A comissão tem como objetivo apurar os impactos sociais e ambientais da hidrelétrica, que alagou cerca de 2.400 km² de floresta, criando um dos mais controversos “cemitérios de árvores” da política energética brasileira.

  • Danos históricos: Balbina é citada como o pior exemplo de hidrelétrica do país, responsável por devastar o ecossistema local e afetar severamente povos tradicionais, como os Waimiri Atroari, além de deixar um passivo social de milhares de famílias ribeirinhas do Rio Uatumã sem indenização ou regularização fundiária.
  • Crime do presente: Pesquisadores e ativistas argumentam que os danos persistem. A decomposição da floresta submersa continua a gerar emissões de gases de efeito estufa, e análises recentes indicam a contaminação da água por coliformes em comunidades próximas, o que é um risco contínuo à saúde da população.
  • Visibilidade internacional: A Defensoria Pública chegou a levar a situação dos atingidos para ser debatida em eventos como a COP30, buscando visibilidade internacional para a luta por direitos e reparação.

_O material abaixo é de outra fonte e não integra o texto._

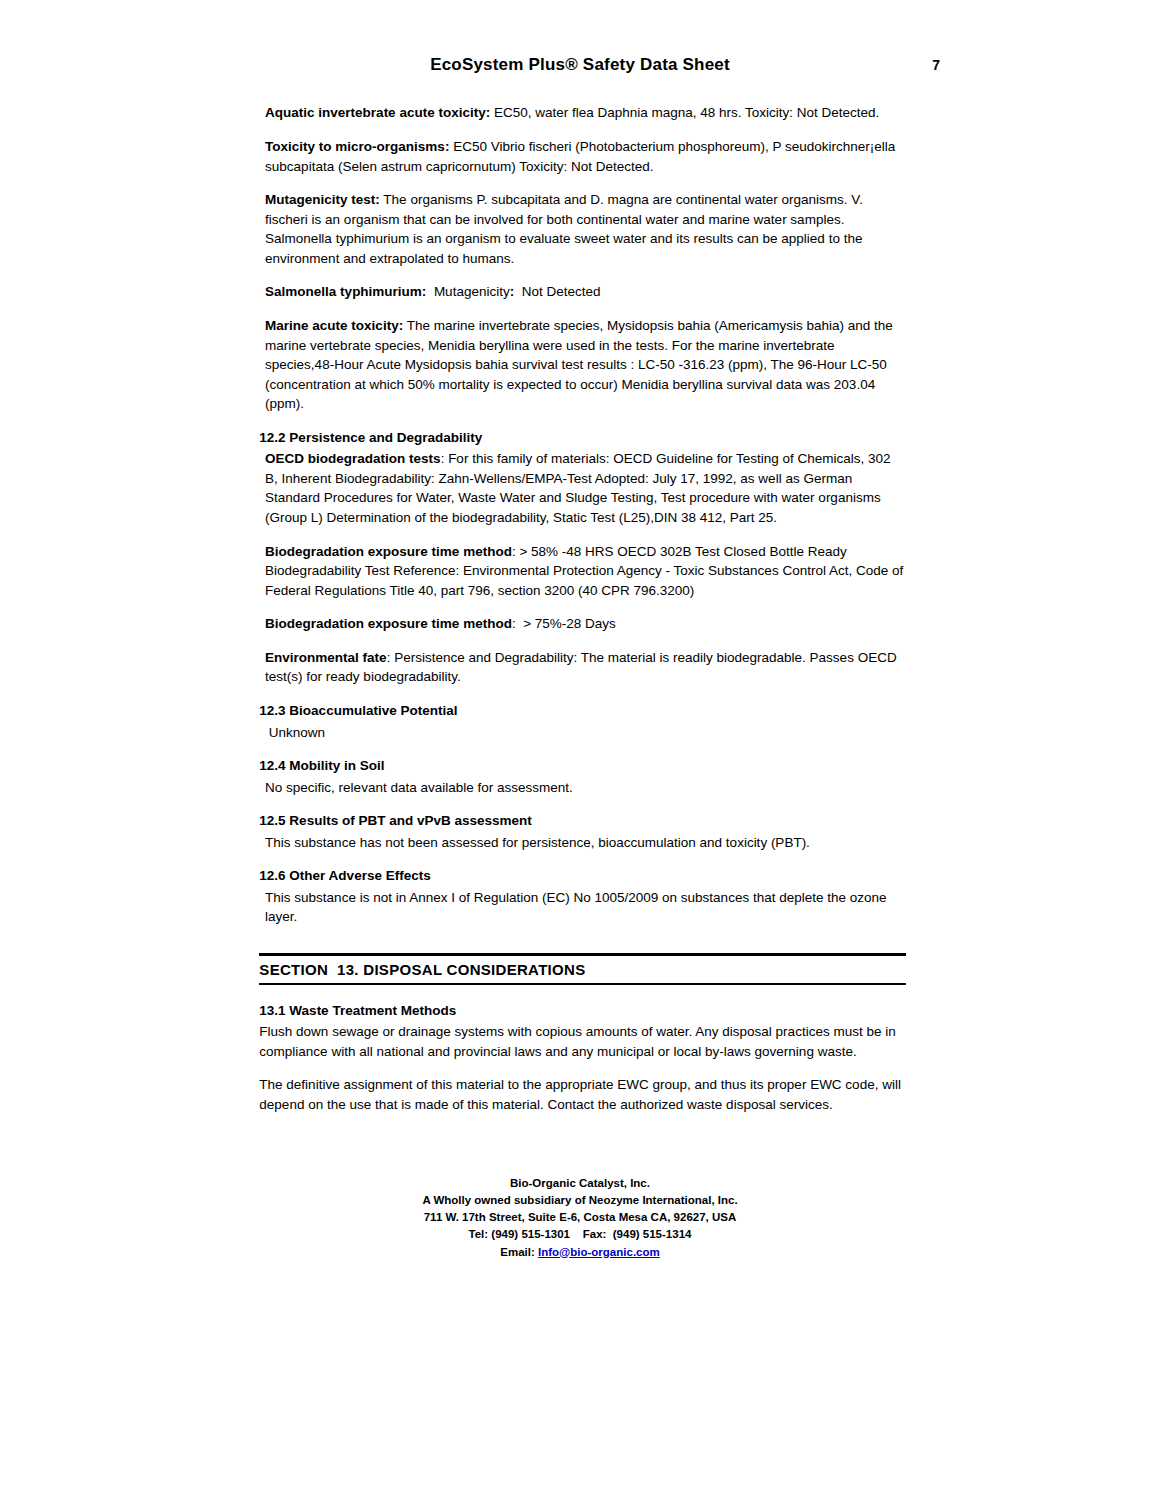EcoSystem Plus® Safety Data Sheet
7
Aquatic invertebrate acute toxicity: EC50, water flea Daphnia magna, 48 hrs. Toxicity: Not Detected.
Toxicity to micro-organisms: EC50 Vibrio fischeri (Photobacterium phosphoreum), P seudokirchner¡ella subcapitata (Selen astrum capricornutum) Toxicity: Not Detected.
Mutagenicity test: The organisms P. subcapitata and D. magna are continental water organisms. V. fischeri is an organism that can be involved for both continental water and marine water samples. Salmonella typhimurium is an organism to evaluate sweet water and its results can be applied to the environment and extrapolated to humans.
Salmonella typhimurium: Mutagenicity: Not Detected
Marine acute toxicity: The marine invertebrate species, Mysidopsis bahia (Americamysis bahia) and the marine vertebrate species, Menidia beryllina were used in the tests. For the marine invertebrate species,48-Hour Acute Mysidopsis bahia survival test results : LC-50 -316.23 (ppm), The 96-Hour LC-50 (concentration at which 50% mortality is expected to occur) Menidia beryllina survival data was 203.04 (ppm).
12.2 Persistence and Degradability
OECD biodegradation tests: For this family of materials: OECD Guideline for Testing of Chemicals, 302 B, Inherent Biodegradability: Zahn-Wellens/EMPA-Test Adopted: July 17, 1992, as well as German Standard Procedures for Water, Waste Water and Sludge Testing, Test procedure with water organisms (Group L) Determination of the biodegradability, Static Test (L25),DIN 38 412, Part 25.
Biodegradation exposure time method: > 58% -48 HRS OECD 302B Test Closed Bottle Ready Biodegradability Test Reference: Environmental Protection Agency - Toxic Substances Control Act, Code of Federal Regulations Title 40, part 796, section 3200 (40 CPR 796.3200)
Biodegradation exposure time method: > 75%-28 Days
Environmental fate: Persistence and Degradability: The material is readily biodegradable. Passes OECD test(s) for ready biodegradability.
12.3 Bioaccumulative Potential
Unknown
12.4 Mobility in Soil
No specific, relevant data available for assessment.
12.5 Results of PBT and vPvB assessment
This substance has not been assessed for persistence, bioaccumulation and toxicity (PBT).
12.6 Other Adverse Effects
This substance is not in Annex I of Regulation (EC) No 1005/2009 on substances that deplete the ozone layer.
SECTION 13. DISPOSAL CONSIDERATIONS
13.1 Waste Treatment Methods
Flush down sewage or drainage systems with copious amounts of water. Any disposal practices must be in compliance with all national and provincial laws and any municipal or local by-laws governing waste.
The definitive assignment of this material to the appropriate EWC group, and thus its proper EWC code, will depend on the use that is made of this material. Contact the authorized waste disposal services.
Bio-Organic Catalyst, Inc. A Wholly owned subsidiary of Neozyme International, Inc. 711 W. 17th Street, Suite E-6, Costa Mesa CA, 92627, USA Tel: (949) 515-1301 Fax: (949) 515-1314 Email: Info@bio-organic.com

Risco de cheia atinge comunidades e luta por plano de contingência

A segunda e mais urgente polêmica é o risco iminente de alagamentos que atinge as comunidades que vivem na jusante (abaixo) da barragem, ao longo do Rio Uatumã. Durante períodos de fortes chuvas, o reservatório de Balbina atinge seu limite operacional, e a abertura das comportas para liberar o excesso de água inunda dezenas de comunidades rurais.

  • Ameaça a 1.300 famílias: A liberação da vazão afeta cerca de 300 famílias, que sofrem com a perda de casas, acessos e produção agrícola.
  • Intervenção judicial: Em situações recentes, a Prefeitura de Presidente Figueiredo e o Ministério Público precisaram recorrer à Justiça para impedir a abertura das comportas sem um plano de contingência adequado. A Justiça tem exigido que a concessionária apresente um estudo de impacto e auxílio operacional e material para as famílias afetadas antes de qualquer liberação de água, sob pena de multa diária.
  • Comunidades mais afetadas: As áreas sob maior risco de inundação localizam-se principalmente ao longo do Ramal da Morena (ou Ramal da Cachoeira da Morena). As comunidades mais vulneráveis incluem:
    • Ramal da Morena
    • Céu e Mar
    • São José do Uatumã
    • São Jorge do Uatumã
    • Macaca-boia (ou Macacabóia)
    • Assentamento PDS Morena
  • Simulado e prevenção: Em uma ação preventiva, o município de Presidente Figueiredo tem trabalhado em um Plano Municipal de Contingência de Rompimento de Barragem, incluindo a realização de simulados com a população para definir rotas de fuga e pontos de encontro, visando fortalecer a cultura de prevenção e preparação.

A situação de Balbina é, portanto, um símbolo do debate amazônico: o custo real das grandes hidrelétricas, a urgência em resolver o passivo social de décadas e a necessidade crítica de transparência e planos de segurança para as comunidades que vivem sob a sombra de infraestruturas herdadas do passado.